Work instruction ::
Copy every line below in full and increase each keypoint value (the x, y and depth numbers) by 128. Leave all other text and numbers unchanged.

————

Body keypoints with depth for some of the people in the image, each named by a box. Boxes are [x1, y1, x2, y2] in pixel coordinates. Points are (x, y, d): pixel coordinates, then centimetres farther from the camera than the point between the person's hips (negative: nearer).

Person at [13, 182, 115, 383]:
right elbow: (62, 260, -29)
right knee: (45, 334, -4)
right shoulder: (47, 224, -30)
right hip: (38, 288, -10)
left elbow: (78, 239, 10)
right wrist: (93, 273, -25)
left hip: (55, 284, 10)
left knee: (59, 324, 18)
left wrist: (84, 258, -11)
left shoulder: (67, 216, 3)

————

Result below ::
Body keypoints with depth for some of the people in the image, each named by a box. Boxes are [x1, y1, x2, y2] in pixel coordinates. Points are (x, y, d): pixel coordinates, then centimetres farther from the camera than the point between the person's hips (negative: nearer).

Person at [13, 182, 115, 383]:
right elbow: (190, 388, 99)
right knee: (173, 462, 124)
right shoulder: (175, 352, 98)
right hip: (166, 416, 118)
left elbow: (206, 367, 138)
right wrist: (221, 401, 103)
left hip: (183, 412, 138)
left knee: (187, 452, 146)
left wrist: (212, 386, 117)
left shoulder: (195, 344, 131)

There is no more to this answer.